Romanowski Tomasz, Sikorska Katarzyna, Bielawski Krzysztof Piotr
Pracownia Diagnostyki Molekularnej, Miedzyuczelniany Wydział Biotechnologii Uniwersytetu Gdańskiego i Akademii Medycznej w Gdańsku.
Postepy Hig Med Dosw (Online). 2006;60:217-26.

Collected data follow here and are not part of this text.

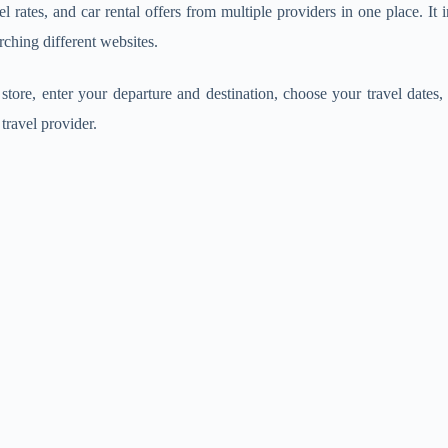
el rates, and car rental offers from multiple providers in one place. It 
rching different websites.
tore, enter your departure and destination, choose your travel dates, a
travel provider.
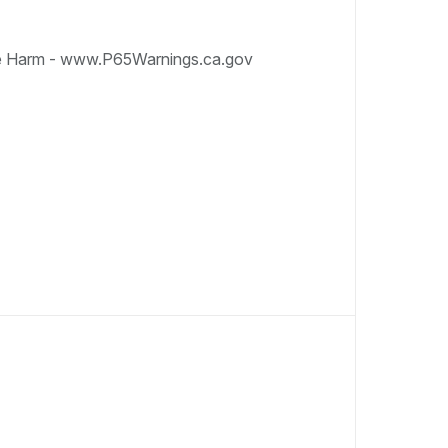
e Harm - www.P65Warnings.ca.gov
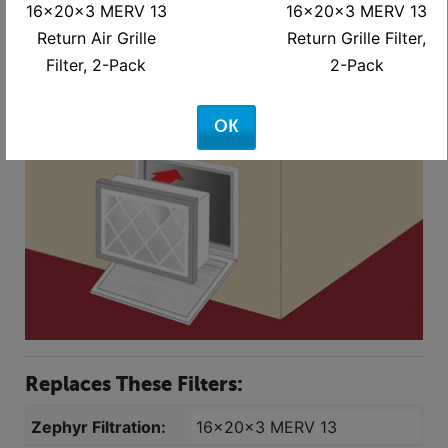
16x20x3 MERV 13
16x20x3 MERV 13
carboard - 14-3/8 X 18-3/8"
Return Air Grille
Return Grille Filter,
Filter, 2-Pack
2-Pack
OK
Replaces These Filters:
Zephyr Filtration:
16x20x3 MERV 13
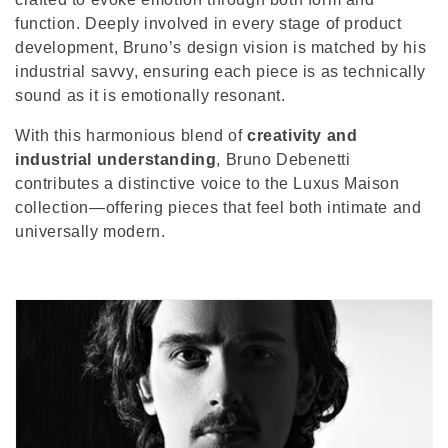
o
function. Deeply involved in every stage of product
n
development, Bruno’s design vision is matched by his
industrial savvy, ensuring each piece is as technically
:
sound as it is emotionally resonant.
With this harmonious blend of
creativity and
industrial understanding
, Bruno Debenetti
contributes a distinctive voice to the Luxus Maison
collection—offering pieces that feel both intimate and
universally modern.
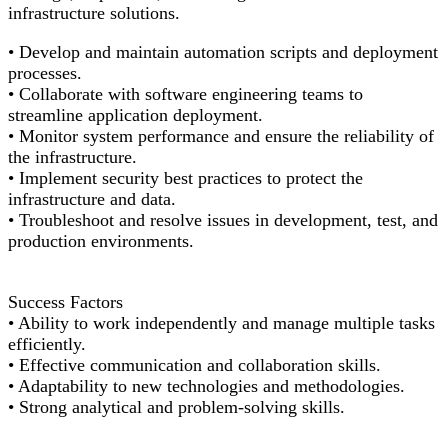
infrastructure solutions.
• Develop and
maintain
automation scripts and deployment
processes.
• Collaborate with software engineering teams to
streamline application deployment.
•
Monitor
system performance and ensure the reliability of
the infrastructure.
• Implement security best practices to protect the
infrastructure and data.
• Troubleshoot and resolve issues in development, test, and
production environments.
Success Factor
s
• Ability to work independently and manage multiple tasks
efficiently.
• Effective communication and collaboration skills.
• Adaptability to
new technologies
and methodologies.
• Strong analytical and problem-solving skills.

Hereditary hemochromatosis (HH) is a genetic metabolic disease characterized by increased intestinal iron absorption and progressive iron loading in the cells of various organs. Human body iron homeostasis involves a number of complicated processes, some of which are not identified yet. Genetic analysis of patients affected by HH recently led to the discovery of many novel proteins and mechanisms that can influence the uptake, transport, storage, and excretion of iron. It also showed that hemochromatosis is a very complex disease and that the type of mutation can influence its clinical manifestation. This review presents the current knowledge about the mechanisms of iron metabolism and describes the types of hereditary hemochromatosis and the mutations which induce the disease.
遗传性血色素沉着症(HH)是一种遗传性代谢疾病,其特征是肠道铁吸收增加以及各器官细胞中铁的渐进性蓄积。人体铁稳态涉及许多复杂过程,其中一些尚未明确。对HH患者的基因分析最近发现了许多可影响铁摄取、运输、储存和排泄的新蛋白质和机制。研究还表明,血色素沉着症是一种非常复杂的疾病,突变类型可影响其临床表现。本文综述了目前关于铁代谢机制的知识,并描述了遗传性血色素沉着症的类型以及引发该疾病的突变。